* Begin ARTICLE *

The MSCI index for Latam currencies was flat
as of 1441 GMT, after a three-day winning streak, while the
stocks gauge edged 0.1% higher.
Fresh data showed U.S. retail sales unexpectedly rose in
August, suggesting that the world's largest economy remained on
a solid footing through much of third quarter.
With market bets of a 50-basis-point U.S. rate cut picking
up steam, there seems to be a discord in expectations from
investors and economists on the quantum of a cut on Wednesday.
Economists, who foresee a 25-bps cut, argue that the economy is
not in distress to warrant a 50-bps one.
The Federal Reserve starts its two-day monetary policy
meeting on Tuesday.
Mexico's peso was among the worst hit Latam
currencies, down 0.5% and falling for the second straight day,
while the stock index rose 1% to top regional peers.

* End ARTICLE *
* Begin STORED DATA *

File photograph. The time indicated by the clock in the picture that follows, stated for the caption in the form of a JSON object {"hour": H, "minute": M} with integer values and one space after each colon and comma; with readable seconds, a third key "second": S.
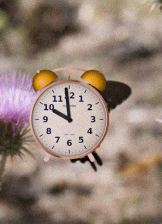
{"hour": 9, "minute": 59}
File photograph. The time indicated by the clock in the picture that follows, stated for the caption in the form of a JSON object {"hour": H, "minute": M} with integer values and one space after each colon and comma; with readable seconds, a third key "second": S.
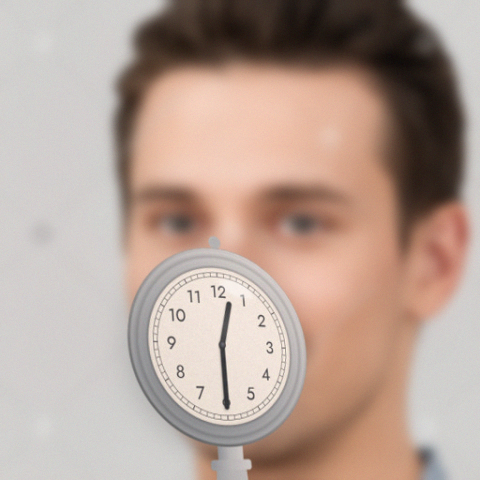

* End STORED DATA *

- **WHAT TO WORK ON**:
1 – In the Latin American markets report, what time was the MSCI index for Latam currencies flat as of?
2 – Resume the Latin American markets report from the point where it stops.

- **OUTPUTS FOR THE TASKS**:
1 – 1441 GMT

2 –
The country's judicial reform has triggered investor
concerns about uncertainty over the rule of law and the strength
of the government's institutions, yet with the reform now priced
in, some analysts argue there may be buying opportunities
forming.
Mexican financial markets have been on a turbulent ride this
year since the June elections. The Mexican peso, among
the best-performing EM currencies, is on track for its largest
yearly decline since 2016 and the benchmark stock index
is set for its steepest yearly fall since 2018.
"We expect potential constitutional changes in the coming
months. One-third of our participants expect new administration
policies in Mexico to have a negative impact on asset prices,"
Bank of America analysts noted.
They also highlighted that participants in a "Latam Fund
Manager Survey" are more constructive about Brazil than Mexico,
and expect Chile to outperform among the Andean nations.
Among others, Chile's peso and Peru's sol were
down 0.4% and 0.5% against the greenback, respectively, hurt by
weak copper prices.
Colombia's peso was also down 0.5%, with Citi
analysts flagging that the Congress postponed Colombia's budget
discussions to September 25.
However, Brazil's real bucked the weak trend in Latam
FX with a modest rise of 0.1%.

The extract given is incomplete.